To a person of faith, absence of evidence is an opportunity to test his faith. That is a logical conclusion in the sense that it has internal validity. To an atheist an absence of evidence for anything is an opportunity for anyone to have faith in the unsaid anything; it is merely a question of which words will inspire the subject to become what sort of believer. That suspicion also is logical. In the former case the believer claims to have understood the purpose of the Gospel on its own terms; in the latter case the atheist (or at least the ironist) merely acknowledges that believer and nonbeliever both find that the Gospel According to Mark is able to corroborate and enrich their understanding of Christianity.

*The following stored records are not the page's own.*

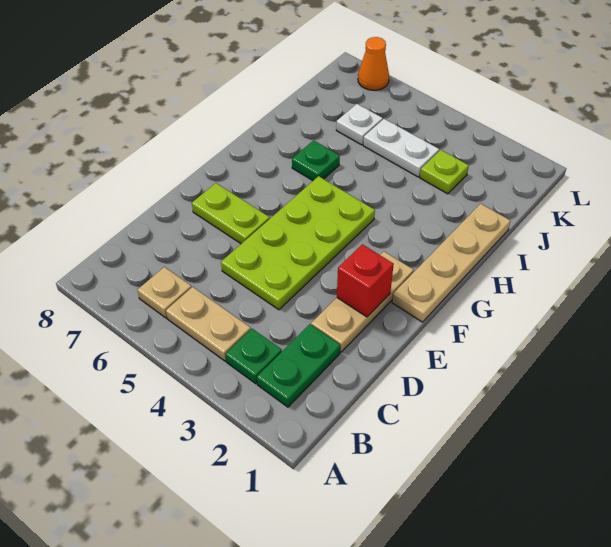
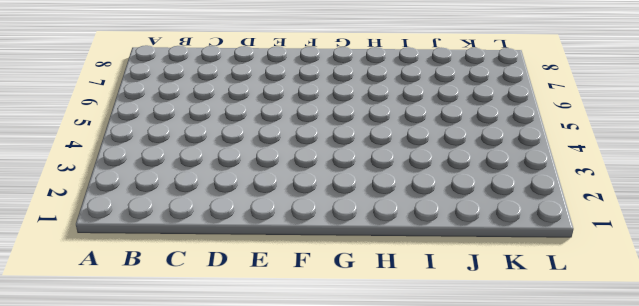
none -> green 1x2 plate [257,324,340,407]
none -> green 1x1 plate [226,329,282,384]
none -> tan 1x2 plate [166,287,251,361]

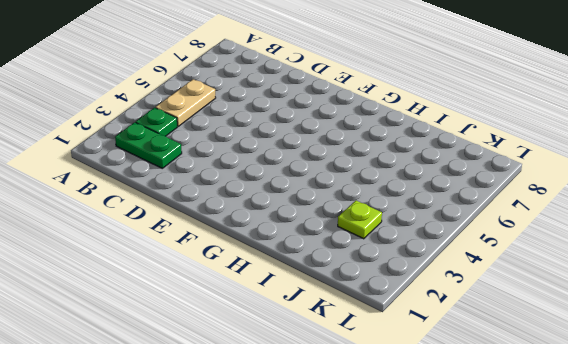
none -> tan 1x1 plate [138,267,191,318]
none -> tan 1x3 plate [311,252,414,352]
none -> lime 2x4 plate [221,176,375,310]

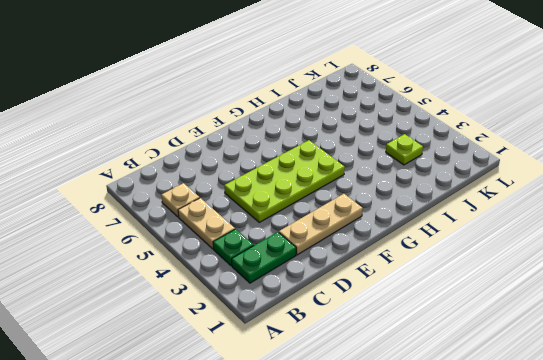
none -> lime 1x2 plate [192,183,270,244]
none -> tan 1x4 plate [392,204,510,322]
none -> green 1x1 plate [292,140,340,181]

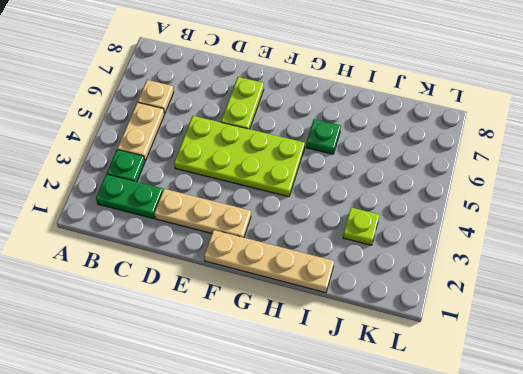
none -> white 1x2 plate [363,119,439,177]
none -> white 1x1 plate [336,104,383,145]
none -> orange 1x1 cone [358,37,389,90]

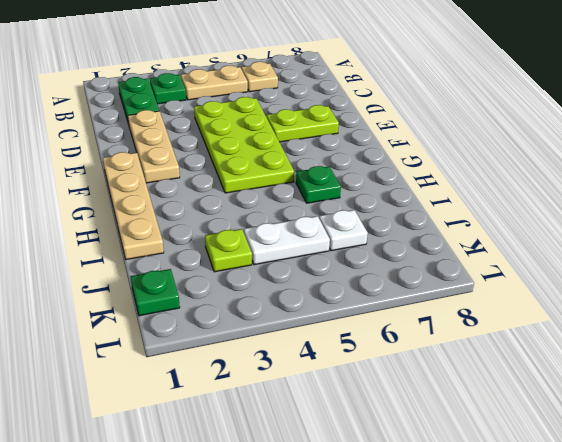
green 1x1 plate [131,269,180,316] -> none
none -> orange 1x1 cone [358,37,389,90]
none -> red 1x1 brick [337,244,394,317]

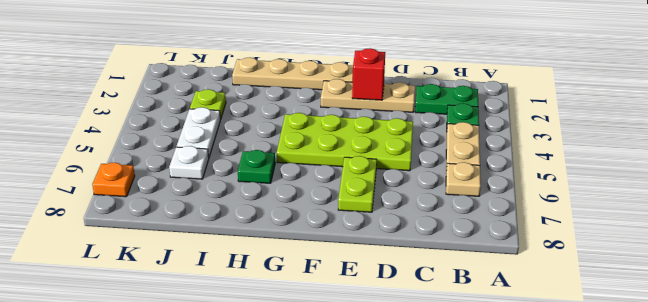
orange 1x1 plate [92,162,135,197] -> orange 1x1 cone [358,37,389,90]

As a non-believer and an ironist, I don’t think the Gospel of Mark is written the way it is because the mode of mystery is an open invitation of faith; I think an intellectual Christian interprets the Gospel According to Mark as an open invitation to faith because, compared to the other canon Gospels, it is so mysterious. Simply put, Mark’s comparatively moody, unpredictable Jesus and startling, minor-key climax and ending are hard to square with the mountains of assurances and proofs offered in Matthew or the transcendental, unaffected Jesus of John. A less-intellectual believer doesn’t have to concern him- or herself with Mark’s dark, almost-naturalistic quality; what the Bible says is simply true. An intellectual who is honing his faith has to find an explanation: The Bible is complicatedly true, hence the early, unadorned Gospel According to Mark is an invitation to faith.

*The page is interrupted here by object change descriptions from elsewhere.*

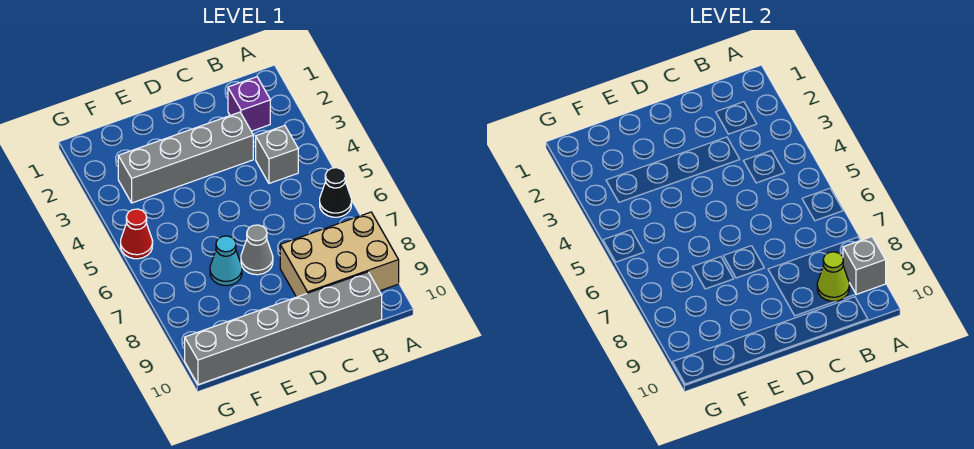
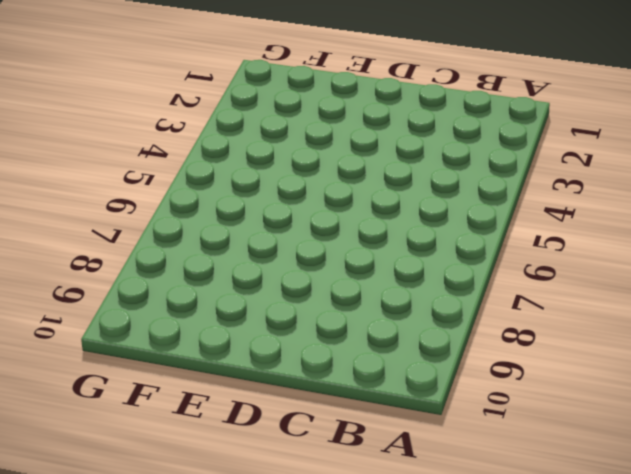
none -> black 1x1 cone [320,168,352,217]
none -> tan 2x3 brick [280,212,399,297]

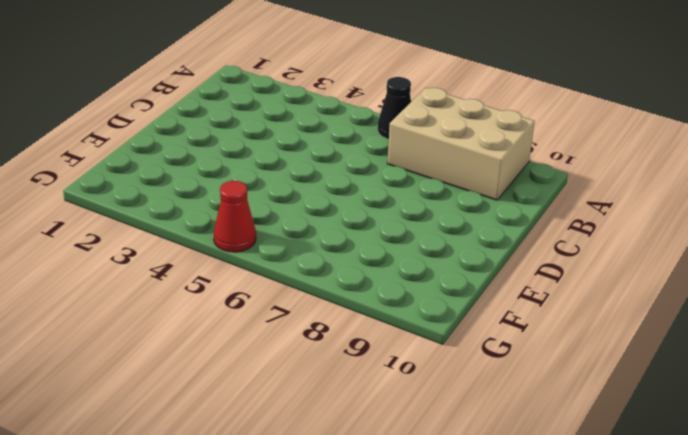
tan 2x3 brick [387,88,535,200] -> tan 2x3 brick turned to [280,212,399,297]
none -> purple 1x1 brick [228,77,270,131]
none -> grey 1x1 brick [256,125,298,183]

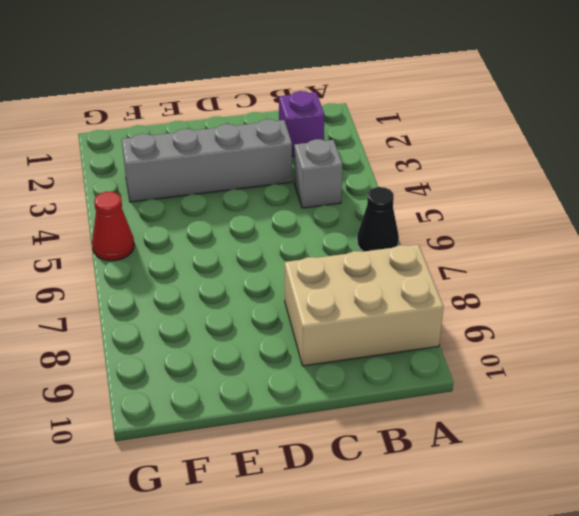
none -> grey 1x6 brick [185,272,382,385]
none -> grey 1x1 cone [241,225,273,275]

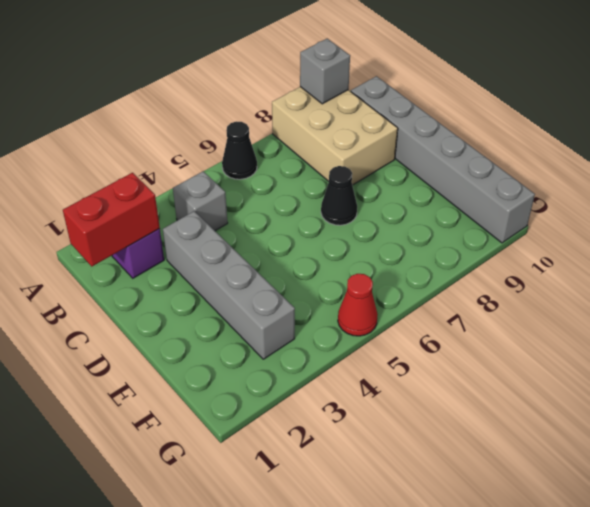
red 1x2 brick [63,173,160,266] -> none
black 1x1 cone [321,166,357,225] -> grey 1x1 cone [241,225,273,275]
none -> cyan 1x1 cone [210,236,242,286]
none -> lime 1x1 cone [817,252,849,301]

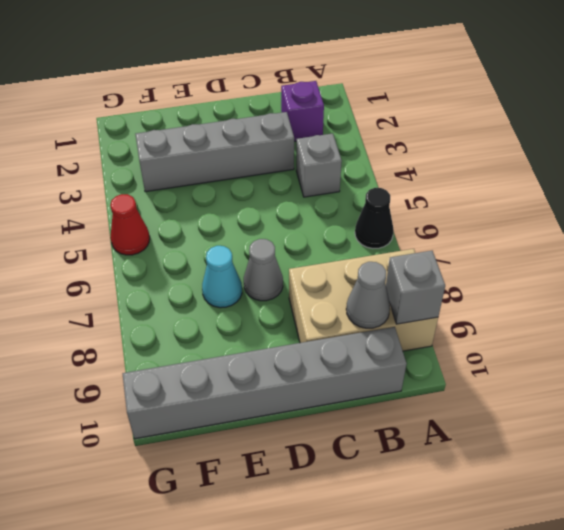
grey 1x1 cone [346,262,390,328] -> lime 1x1 cone [817,252,849,301]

I’d make 1 further observation as an ironist (and thus, a thoroughgoing atheist).  The Jesus of Mark is himself a miracle, in the sense that Watchmen’s Dr. Manhattan would put it: He is an imperfect person, his actions alternately a cause of disappointment for the curious crowds who follow him or a source of anguish for his apparently-worried family.  He has an ego that can be stung–and as a result of this makes one of the Liberal Ironist’s favorite observations: “Only in his hometown, among his relatives and in his own house is a prophet without honor” (Mark 6:1-6).  These are truly the words of Jesus as I imagine him, a country exorcist with a chip on his shoulder but who cares passionately about social justice, who sees the invisible, and yet can’t stand sanctimony.  There is arrogance, hucksterism, even a remarkable element of alienation about him, but his rare combination of these elements produced words that have deepened all of our intellectual and emotional lives.  He is the Jesus who was crucified, died, and was buried but who did not rise from the dead; his body remains undiscovered just as it was in the earliest manuscripts of Mark.  An intellectual Christian may see in the absence of the body a challenge to faith; the Liberal Ironist sees the omnipresent but variable space of uncertainty within which all creative work happens.  Jesus’ profile doesn’t sound like that of a man who will tell all people that they have a capacity to be exalted in their actions, but then he even led by example, thus going 2 miles with us on a difficult road when asked to travel only 1.